For today’s post and those of the next few days, I wanted to discuss Filhas do Vento, a 2004 film directed by Joel Zito Araújo. Now I’m sure there are those that are wondering why I am posting an article about a film that was released eight years ago. There are several reasons. This blog is focused on the experiences, challenges, history, achievements and disappointments of women of the Federative Republic of Brazil who either consider themselves to be black or could be considered black or of visible African ancestry by others. This 2004 film, its characters, its cast, its mere existence and the reaction it garnered highlights many of the issues at the center of the Afro-Brazilian experience. In the United States today, black actors and films created by black directors and featuring black casts are still vastly under-represented in Hollywood. While there are far more black-oriented American films reaching the big screen today in comparison to the pre-Spike Lee decade of the mid ‘70s to the mid ‘80s, the situation is far worse in Brazil.
In this extended post, I highlight the details of the story, the making, the director, actors and subsequent achievement and fallout from the film Filhas do Vento in an attempt to give insight into how far Brazil has to go in its discussion and handling of race and race-oriented issues.
Filhas do Vento – The Film
A year after being awarded in the Gramado Film Festival, the drama Filhas do Vento (Daughters of the Wind) made it to the commercial circuit in SãoPaulo and Rio de Janeiro. The film, which won eight awards at the festival, among them best picture and director, marks the fiction debut of documentary filmmaker Joel Zito Araújo*.
Starring one of the largest and most competent casts of black actors in recent times in Brazilian cinema, Filhas do Vento avoids the stereotypical roles that these actors are required to play in cinema and TV. In this film, none of them is marginal, or a slave or servant of a white housewife.
In fact, one of the central points of the film shows a black veteran actress named Cida (Ruth de Souza), who, despite achieving success, only landed these kinds of roles in the soap operas in which he worked.

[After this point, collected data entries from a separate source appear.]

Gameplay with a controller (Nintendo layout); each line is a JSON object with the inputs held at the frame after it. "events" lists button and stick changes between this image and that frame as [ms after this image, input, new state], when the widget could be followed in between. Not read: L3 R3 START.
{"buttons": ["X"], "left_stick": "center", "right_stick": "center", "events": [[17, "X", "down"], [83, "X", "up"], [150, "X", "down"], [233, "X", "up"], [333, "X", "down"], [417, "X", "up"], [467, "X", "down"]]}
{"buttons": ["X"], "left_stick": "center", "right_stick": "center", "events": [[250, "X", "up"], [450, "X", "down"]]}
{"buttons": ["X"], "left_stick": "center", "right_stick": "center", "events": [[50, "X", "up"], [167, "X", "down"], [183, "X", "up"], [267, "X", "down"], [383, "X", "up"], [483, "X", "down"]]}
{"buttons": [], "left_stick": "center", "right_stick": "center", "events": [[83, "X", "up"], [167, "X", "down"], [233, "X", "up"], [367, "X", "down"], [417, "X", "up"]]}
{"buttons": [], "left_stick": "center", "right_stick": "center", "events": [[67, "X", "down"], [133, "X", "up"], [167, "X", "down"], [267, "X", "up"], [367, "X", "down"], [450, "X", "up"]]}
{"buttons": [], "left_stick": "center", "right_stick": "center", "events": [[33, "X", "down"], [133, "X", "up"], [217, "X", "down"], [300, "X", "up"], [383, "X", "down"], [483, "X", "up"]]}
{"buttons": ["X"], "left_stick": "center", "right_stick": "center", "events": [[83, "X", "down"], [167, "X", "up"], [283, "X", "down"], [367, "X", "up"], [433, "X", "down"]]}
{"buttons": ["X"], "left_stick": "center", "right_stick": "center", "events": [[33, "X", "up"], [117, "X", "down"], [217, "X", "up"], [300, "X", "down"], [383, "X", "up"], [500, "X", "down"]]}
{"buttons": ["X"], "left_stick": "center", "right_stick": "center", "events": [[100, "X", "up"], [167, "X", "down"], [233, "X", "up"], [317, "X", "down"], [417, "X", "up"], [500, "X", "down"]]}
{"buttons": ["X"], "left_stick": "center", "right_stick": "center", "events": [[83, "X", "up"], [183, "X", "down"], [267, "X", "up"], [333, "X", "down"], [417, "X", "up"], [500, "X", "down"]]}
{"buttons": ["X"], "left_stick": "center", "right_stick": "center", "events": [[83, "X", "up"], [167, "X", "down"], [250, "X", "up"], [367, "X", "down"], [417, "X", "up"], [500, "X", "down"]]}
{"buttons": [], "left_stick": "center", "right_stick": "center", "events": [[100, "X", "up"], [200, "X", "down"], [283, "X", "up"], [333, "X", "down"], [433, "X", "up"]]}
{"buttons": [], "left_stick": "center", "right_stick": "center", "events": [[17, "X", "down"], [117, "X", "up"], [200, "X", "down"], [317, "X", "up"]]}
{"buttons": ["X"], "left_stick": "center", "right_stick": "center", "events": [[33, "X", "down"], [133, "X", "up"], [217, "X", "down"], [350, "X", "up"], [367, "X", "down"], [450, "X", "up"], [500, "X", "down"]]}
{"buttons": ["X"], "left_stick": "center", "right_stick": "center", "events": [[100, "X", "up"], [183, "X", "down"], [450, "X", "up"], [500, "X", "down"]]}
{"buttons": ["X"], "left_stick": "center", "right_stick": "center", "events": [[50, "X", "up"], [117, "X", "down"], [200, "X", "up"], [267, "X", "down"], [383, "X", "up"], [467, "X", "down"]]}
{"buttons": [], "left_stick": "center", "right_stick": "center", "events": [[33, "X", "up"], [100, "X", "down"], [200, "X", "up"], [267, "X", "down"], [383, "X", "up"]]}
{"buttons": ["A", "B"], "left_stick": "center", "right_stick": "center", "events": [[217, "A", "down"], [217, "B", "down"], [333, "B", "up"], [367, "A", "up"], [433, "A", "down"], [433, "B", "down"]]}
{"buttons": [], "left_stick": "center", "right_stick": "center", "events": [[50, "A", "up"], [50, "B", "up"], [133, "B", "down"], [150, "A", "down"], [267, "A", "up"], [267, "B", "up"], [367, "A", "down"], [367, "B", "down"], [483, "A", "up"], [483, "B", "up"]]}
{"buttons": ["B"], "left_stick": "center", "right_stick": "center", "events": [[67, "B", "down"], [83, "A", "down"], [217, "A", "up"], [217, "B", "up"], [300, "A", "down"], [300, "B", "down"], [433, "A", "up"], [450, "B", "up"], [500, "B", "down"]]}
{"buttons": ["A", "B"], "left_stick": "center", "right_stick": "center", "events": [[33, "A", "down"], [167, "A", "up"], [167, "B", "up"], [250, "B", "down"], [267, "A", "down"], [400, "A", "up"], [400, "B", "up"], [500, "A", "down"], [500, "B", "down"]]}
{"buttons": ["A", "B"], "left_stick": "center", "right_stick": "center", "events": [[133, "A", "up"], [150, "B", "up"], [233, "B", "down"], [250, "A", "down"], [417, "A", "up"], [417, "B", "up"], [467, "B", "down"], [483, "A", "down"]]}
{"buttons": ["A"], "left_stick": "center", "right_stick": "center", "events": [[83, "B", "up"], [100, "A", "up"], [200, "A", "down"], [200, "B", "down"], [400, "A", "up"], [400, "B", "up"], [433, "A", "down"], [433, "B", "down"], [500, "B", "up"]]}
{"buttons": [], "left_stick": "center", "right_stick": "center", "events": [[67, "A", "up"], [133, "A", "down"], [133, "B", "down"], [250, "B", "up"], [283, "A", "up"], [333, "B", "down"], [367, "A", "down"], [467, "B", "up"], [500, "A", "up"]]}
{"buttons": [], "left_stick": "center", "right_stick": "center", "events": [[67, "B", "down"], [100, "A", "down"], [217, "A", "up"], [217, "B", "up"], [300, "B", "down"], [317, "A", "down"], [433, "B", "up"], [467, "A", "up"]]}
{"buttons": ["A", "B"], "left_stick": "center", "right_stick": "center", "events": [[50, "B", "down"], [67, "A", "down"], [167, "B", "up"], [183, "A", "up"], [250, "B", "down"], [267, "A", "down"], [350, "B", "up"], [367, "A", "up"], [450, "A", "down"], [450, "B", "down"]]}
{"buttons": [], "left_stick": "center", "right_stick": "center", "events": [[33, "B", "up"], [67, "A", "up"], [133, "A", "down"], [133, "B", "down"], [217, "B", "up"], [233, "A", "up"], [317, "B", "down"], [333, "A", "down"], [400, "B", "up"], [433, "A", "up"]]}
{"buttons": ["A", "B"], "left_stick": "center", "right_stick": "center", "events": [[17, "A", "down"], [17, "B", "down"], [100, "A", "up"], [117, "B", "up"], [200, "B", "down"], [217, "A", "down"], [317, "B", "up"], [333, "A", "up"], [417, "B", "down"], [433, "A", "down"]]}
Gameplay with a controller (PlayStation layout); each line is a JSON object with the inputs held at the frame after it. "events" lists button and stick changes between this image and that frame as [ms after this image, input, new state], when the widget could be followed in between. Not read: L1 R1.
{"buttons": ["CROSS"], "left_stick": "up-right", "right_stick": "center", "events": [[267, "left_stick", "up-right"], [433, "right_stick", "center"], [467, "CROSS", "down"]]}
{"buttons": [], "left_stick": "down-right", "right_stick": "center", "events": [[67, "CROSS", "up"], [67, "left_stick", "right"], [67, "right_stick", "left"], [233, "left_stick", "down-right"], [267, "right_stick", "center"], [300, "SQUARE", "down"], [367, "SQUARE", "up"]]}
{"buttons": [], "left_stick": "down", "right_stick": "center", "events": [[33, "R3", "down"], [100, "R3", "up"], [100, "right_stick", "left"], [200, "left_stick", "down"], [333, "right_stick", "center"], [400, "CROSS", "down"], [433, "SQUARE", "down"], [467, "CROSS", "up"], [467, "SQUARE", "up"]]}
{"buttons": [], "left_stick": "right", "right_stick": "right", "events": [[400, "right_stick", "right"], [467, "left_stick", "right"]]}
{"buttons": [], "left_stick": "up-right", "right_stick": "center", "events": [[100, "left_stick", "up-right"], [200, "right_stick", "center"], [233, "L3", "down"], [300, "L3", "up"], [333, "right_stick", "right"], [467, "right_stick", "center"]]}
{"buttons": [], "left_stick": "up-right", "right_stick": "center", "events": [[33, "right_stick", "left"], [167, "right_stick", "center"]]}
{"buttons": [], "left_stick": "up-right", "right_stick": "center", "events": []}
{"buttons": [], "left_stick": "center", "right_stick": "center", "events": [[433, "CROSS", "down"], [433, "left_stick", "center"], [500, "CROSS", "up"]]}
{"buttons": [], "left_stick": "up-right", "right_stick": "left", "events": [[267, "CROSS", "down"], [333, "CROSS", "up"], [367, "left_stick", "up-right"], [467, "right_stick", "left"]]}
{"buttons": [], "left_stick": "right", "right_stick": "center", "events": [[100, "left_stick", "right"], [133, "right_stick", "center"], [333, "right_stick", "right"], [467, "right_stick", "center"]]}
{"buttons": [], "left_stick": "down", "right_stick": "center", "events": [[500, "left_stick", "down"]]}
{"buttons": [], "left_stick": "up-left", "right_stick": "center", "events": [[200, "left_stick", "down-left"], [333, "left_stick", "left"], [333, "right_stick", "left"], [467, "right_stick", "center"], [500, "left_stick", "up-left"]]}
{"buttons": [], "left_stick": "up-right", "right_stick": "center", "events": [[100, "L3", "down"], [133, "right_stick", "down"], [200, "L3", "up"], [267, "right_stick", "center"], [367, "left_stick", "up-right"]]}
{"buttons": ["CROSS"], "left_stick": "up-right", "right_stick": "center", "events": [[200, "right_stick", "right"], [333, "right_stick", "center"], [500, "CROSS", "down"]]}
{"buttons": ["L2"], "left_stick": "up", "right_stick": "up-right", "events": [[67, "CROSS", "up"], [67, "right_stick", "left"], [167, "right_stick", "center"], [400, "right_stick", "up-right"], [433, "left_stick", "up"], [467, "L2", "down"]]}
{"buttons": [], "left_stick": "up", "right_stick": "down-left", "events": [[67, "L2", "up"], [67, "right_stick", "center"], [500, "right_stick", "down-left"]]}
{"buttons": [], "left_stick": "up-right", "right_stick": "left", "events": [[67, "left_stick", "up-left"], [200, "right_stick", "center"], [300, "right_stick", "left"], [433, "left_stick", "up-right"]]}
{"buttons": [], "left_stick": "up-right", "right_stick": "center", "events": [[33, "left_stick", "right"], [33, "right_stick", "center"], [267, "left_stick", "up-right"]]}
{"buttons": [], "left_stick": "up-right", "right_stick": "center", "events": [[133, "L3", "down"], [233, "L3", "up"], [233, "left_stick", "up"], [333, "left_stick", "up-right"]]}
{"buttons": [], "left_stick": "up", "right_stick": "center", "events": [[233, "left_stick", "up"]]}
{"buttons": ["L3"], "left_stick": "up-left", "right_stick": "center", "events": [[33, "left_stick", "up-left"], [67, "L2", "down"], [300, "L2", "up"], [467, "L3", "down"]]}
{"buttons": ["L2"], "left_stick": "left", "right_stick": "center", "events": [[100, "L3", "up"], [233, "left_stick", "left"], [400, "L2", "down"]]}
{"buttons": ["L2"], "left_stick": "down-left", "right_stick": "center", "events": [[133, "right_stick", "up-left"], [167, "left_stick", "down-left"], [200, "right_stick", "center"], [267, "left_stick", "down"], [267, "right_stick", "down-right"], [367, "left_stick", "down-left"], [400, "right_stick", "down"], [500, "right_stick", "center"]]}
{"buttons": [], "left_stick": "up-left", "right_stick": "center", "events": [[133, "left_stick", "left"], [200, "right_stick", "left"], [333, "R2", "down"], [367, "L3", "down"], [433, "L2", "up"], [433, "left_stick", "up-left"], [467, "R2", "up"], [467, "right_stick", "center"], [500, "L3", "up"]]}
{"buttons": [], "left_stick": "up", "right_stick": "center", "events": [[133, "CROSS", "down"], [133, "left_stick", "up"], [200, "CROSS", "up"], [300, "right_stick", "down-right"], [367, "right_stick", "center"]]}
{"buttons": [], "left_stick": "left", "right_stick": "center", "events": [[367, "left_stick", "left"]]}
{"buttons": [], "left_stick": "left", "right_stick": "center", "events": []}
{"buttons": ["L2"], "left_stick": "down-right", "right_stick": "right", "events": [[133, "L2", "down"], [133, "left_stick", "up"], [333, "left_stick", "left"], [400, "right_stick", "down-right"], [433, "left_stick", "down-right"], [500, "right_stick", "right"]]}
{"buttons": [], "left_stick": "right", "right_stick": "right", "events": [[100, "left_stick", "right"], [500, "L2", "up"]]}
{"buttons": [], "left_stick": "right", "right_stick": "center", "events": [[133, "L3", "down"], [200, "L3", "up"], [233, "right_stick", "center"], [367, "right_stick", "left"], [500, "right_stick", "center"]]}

Cida’s sister, Ju (Léa Garcia), in turn, chose to stay in their home state of Minas Gerais, caring for their father and then their children and grandchildren, following her sister’s career from afar. When they were young, the two had a serious fight involving their father, Zé das Bicicletas (played by veteran actor Milton Gonçalves), and a boyfriend, which led Cida to leave the city. Screenwriter Di Moretti’s script brings a rare feat in film: it focuses on a story starring women of two generations of one family.
Scene from Filhas do Vento
When they were young, the sisters were portrayed by Taís Araújo and Thalma de Freitas, winners of the awards for best supporting actresses at the festival. The second generation of the family has Selminha (Maria Ceiça), Cida’s daughter, who forged a successful military career but then faced problems with her married boyfriend (Jonas Bloch) who doesn’t want to leave his family.
Ju’s daughter, Dorothy (Danielle Ornellas), wants to follow in the footsteps of her aunt and be a TV star, to her mother’s disappointment. To do this, she moves to Rio and rarely visits the family. These four women will meet again when the father dies, and they must settle the accounts of the past in order not to jeopardize the future of the family.
Reality invades fiction
In telling the story of the black actress who triumphs despite prejudices, Joel Zito Araújo refers to the actual path of the actress Ruth de Souza, who was relegated to supporting roles in the past. The director also used the issue as one of the main subjects of his famous documentary, A Negação do Brasil (The Denial of Brazil) based on his book of the same name.
Investing in the slope of the melodrama, Filhas do Vento may look like a soap opera at first glance but upon closer analysis it highlights the sophistication of the film when dealing with veiled racism that exists in Brazil. Thus, seeking the acceptance of black actors in roles as romantic heroes and heroines who were often denied, both on television and in cinema.